14. SEVERABILITY: The Agreement shall be enforceable to the fullest extent allowed by law. If any provision of the Agreement shall be found to be null, unlawful, void, or inoperative for any reason, such provision shall be struck from the Agreement and otherwise the Agreement shall continue in full force and effect.
15. NO THIRD PARTY BENEFICIARIES: Nothing in this Agreement, express or implied, is intended to or shall confer any rights, remedies, or benefits upon any person, including without limitation, any affiliate, employees, representatives, contractors, or agents of Buyer, other than the Parties and their respective successors or permitted assigns.

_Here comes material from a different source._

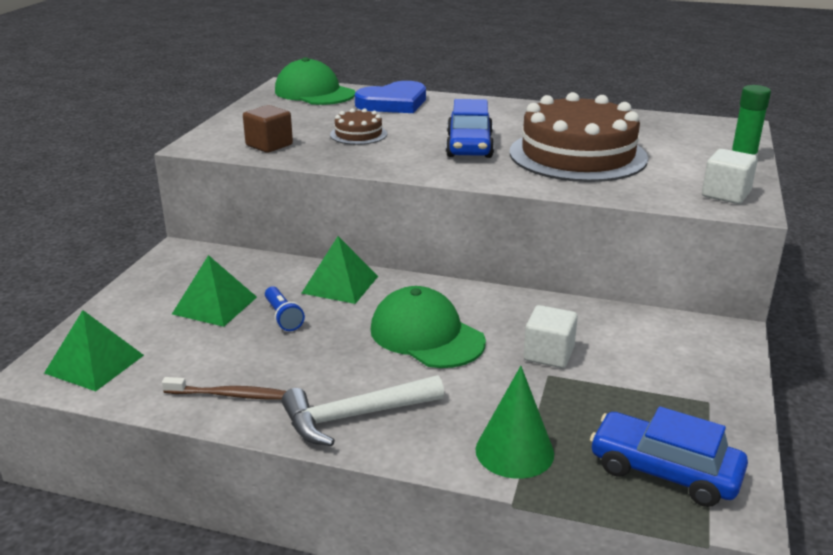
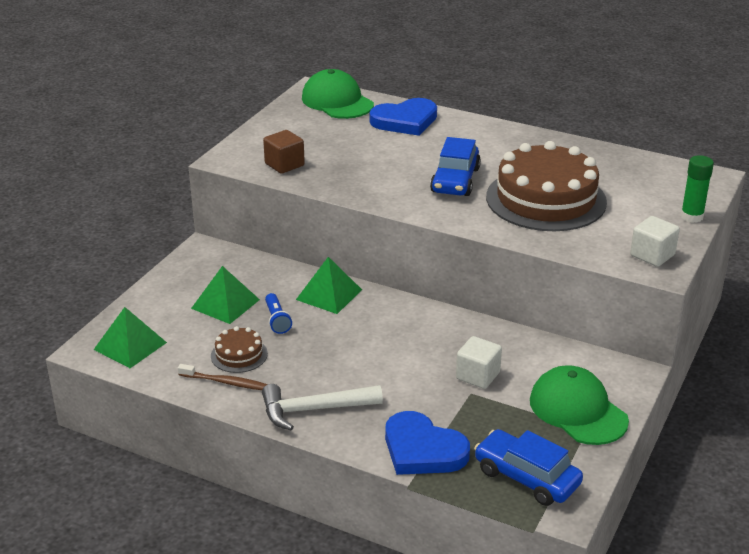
camera: 10 degrees right, 5 degrees up
(358, 134) = (363, 158): brown cake -> brown cake (239, 355)
(426, 335) = (386, 349): green cap -> green cap (578, 410)
(514, 451) = (422, 449): green cone -> blue heart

16. SURVIVAL: Notwithstanding the expiration, termination, or completion of the Agreement, any duty or obligation which has been incurred and which has not been fully observed, performed, or discharged, and any right, unconditional or conditional, which has been created and has not been fully enjoyed, enforced, or satisfied (including but not limited to the duties, obligations and rights, with respect to payment, confidentiality, insurance, warranty, and indemnification) shall survive such expiration, termination, or completion until such duty or obligation has been fully observed, performed, or discharged and such right has been enforced, enjoyed, or satisfied.
17. EXPORT COMPLIANCE: Buyer acknowledges that if Seller is required to comply with applicable export laws and regulations relating to the sale, exportation, transfer, assignment, disposal, and usage of the Products provided under the Agreement, including any export license requirements. Buyer agrees that such Products shall not at any time directly or indirectly be used, exported, sold, transferred, assigned or otherwise disposed of in a manner which will result in non-compliance with such applicable export laws and regulations. It shall be a condition of the continuing performance by Seller of its obligations hereunder that compliance with such export laws and regulations be maintained by Buyer at all times. BUYER AGREES TO INDEMNIFY AND HOLD SELLER HARMLESS FROM ANY AND ALL COSTS, LIABILITIES, PENALTIES, SANCTIONS AND FINES RELATED TO NON-COMPLIANCE WITH APPLICABLE EXPORT LAWS AND REGULATIONS.